As neither the MBR repair or Rebuild the BCD methods resolved anything which they should have, then you'll have to wait for jenae or one of the other section Mods to pick up your thread as once a Mod steps in, then it's best for us normal members to step back.

Sorry I was unable to help you with this problem.


----------



## jenae (Jun 17, 2008)

*Re: Windows won't repair or start. error# 0x80070002*

Hi, you are at the x:\ sources> prompt is this correct?

Next type c: (press enter) now you are at a c:\> prompt at this (type what you see in red)


c:\> cd c:\windows press enter, next type:-

c:\Windows>ren softwaredistribution swdtemp press enter, next type:-

c:\Windows>exit press enter Restart.

Sorry about the time difference some people forget that while you party we sleep.

Your error message from MS indicates this as a solution that's why we are trying it, should have been done first.


----------



## Tomken15 (Dec 7, 2011)

*Re: Windows won't repair or start. error# 0x80070002*

He's already said in Post #13 that the system can't find that file and looks like he got sick of waiting Windows won't repair or start. error# 0x80070002 - Windows 7 Forums but hope he'll be back.


----------



## jenae (Jun 17, 2008)

*Re: Windows won't repair or start. error# 0x80070002*

Hi, the SoftwareDistribution file is an essential part of windows updates so it will be there. My second post is to attempt to correct any syntax errors (have a look at your own system). 

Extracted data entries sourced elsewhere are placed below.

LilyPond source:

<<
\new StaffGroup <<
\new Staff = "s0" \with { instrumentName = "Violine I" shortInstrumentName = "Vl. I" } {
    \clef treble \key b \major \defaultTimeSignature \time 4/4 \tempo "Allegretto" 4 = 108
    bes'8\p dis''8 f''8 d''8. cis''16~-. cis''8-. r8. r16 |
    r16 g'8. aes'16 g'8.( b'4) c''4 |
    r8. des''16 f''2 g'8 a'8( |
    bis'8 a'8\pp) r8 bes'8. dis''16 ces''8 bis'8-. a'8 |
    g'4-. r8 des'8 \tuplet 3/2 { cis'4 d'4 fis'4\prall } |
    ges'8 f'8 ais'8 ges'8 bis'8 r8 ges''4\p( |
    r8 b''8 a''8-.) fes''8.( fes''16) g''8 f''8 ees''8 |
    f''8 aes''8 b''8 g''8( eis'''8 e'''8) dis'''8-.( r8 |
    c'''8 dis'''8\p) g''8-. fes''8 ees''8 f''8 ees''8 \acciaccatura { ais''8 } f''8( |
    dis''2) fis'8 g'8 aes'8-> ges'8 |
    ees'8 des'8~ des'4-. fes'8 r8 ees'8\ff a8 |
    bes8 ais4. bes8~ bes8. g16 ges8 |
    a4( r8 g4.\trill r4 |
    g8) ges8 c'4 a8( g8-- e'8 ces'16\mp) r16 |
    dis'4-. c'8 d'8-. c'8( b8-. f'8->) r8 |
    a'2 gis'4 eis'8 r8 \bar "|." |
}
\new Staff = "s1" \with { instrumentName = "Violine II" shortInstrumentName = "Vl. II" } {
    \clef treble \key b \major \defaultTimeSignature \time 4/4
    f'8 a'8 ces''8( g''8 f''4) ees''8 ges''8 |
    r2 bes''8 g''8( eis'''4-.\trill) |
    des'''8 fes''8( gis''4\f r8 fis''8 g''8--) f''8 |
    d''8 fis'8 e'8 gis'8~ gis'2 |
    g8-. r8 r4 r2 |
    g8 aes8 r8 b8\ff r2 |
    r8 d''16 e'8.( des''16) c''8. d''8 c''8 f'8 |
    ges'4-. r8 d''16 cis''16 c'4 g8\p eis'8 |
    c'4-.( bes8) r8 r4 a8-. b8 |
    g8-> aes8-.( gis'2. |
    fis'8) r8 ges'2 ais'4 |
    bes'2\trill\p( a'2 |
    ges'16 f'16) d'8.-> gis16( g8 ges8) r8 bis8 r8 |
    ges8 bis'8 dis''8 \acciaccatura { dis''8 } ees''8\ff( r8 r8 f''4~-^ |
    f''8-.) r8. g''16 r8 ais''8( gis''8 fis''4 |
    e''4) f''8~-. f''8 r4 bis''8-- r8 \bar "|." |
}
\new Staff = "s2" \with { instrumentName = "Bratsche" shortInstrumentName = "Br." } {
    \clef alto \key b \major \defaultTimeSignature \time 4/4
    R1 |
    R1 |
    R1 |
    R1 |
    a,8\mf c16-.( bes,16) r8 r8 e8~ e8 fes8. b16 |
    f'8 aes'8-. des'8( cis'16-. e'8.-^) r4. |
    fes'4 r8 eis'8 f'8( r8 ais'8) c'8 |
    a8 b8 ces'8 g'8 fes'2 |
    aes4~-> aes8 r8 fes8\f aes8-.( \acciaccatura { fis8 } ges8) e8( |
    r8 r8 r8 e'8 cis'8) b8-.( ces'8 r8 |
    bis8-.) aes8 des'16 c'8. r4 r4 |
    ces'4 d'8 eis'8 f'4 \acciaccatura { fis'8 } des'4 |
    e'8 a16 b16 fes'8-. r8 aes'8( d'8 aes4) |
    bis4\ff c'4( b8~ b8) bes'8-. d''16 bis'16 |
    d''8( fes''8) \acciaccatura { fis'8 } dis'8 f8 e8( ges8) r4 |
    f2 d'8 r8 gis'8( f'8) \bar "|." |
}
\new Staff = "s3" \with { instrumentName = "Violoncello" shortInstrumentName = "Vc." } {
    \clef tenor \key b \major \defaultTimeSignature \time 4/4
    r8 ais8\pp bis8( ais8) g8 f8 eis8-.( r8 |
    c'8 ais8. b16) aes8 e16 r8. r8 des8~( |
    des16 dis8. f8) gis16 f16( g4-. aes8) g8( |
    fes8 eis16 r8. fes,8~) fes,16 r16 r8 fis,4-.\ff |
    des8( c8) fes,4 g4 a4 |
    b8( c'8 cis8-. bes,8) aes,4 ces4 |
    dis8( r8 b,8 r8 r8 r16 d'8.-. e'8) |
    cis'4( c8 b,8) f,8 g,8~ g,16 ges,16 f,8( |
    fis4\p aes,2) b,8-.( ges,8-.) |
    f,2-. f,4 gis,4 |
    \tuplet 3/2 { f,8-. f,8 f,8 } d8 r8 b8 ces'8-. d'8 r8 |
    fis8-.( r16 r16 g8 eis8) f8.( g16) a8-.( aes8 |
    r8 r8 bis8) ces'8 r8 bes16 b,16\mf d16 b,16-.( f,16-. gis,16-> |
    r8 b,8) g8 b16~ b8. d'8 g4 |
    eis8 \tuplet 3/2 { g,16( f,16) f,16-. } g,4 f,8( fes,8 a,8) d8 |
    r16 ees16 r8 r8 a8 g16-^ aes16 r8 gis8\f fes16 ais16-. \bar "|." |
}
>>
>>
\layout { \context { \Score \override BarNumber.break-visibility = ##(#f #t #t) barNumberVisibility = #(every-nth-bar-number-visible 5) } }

Ms link maybe use the FixIt

You receive a "0x80070002" or "0x80070003" error code after you download an update from Windows Update, from Microsoft Update, or from Windows Server Update Services


----------



## MrMikkel (Jul 12, 2012)

*Re: Windows won't repair or start. error# 0x80070002*



Tomken15 said:


> He's already said in Post #13 that the system can't find that file and looks like he got sick of waiting Windows won't repair or start. error# 0x80070002 - Windows 7 Forums but hope he'll be back.


Actually I wrote this just before this thread, just to be sure I had some help 

Anyways, thanks a ton both of you, but I gave up and bought a new hard drive and installed win8 (help me jesus!) on it.
Again, thanks for your help 

-


----------



## Tomken15 (Dec 7, 2011)

*Re: Windows won't repair or start. error# 0x80070002*

I wouldn't know where to fiind that "ren.." and my error was that I'd troubleshooted this as a 0x80070002 on bootup but with Win8 on now, we may see you back sooner rather than later :smile:

Thanks for the update and wish you well with the new HDD and OS.

If you click on Thread Tools you can mark this thread as solved.


----------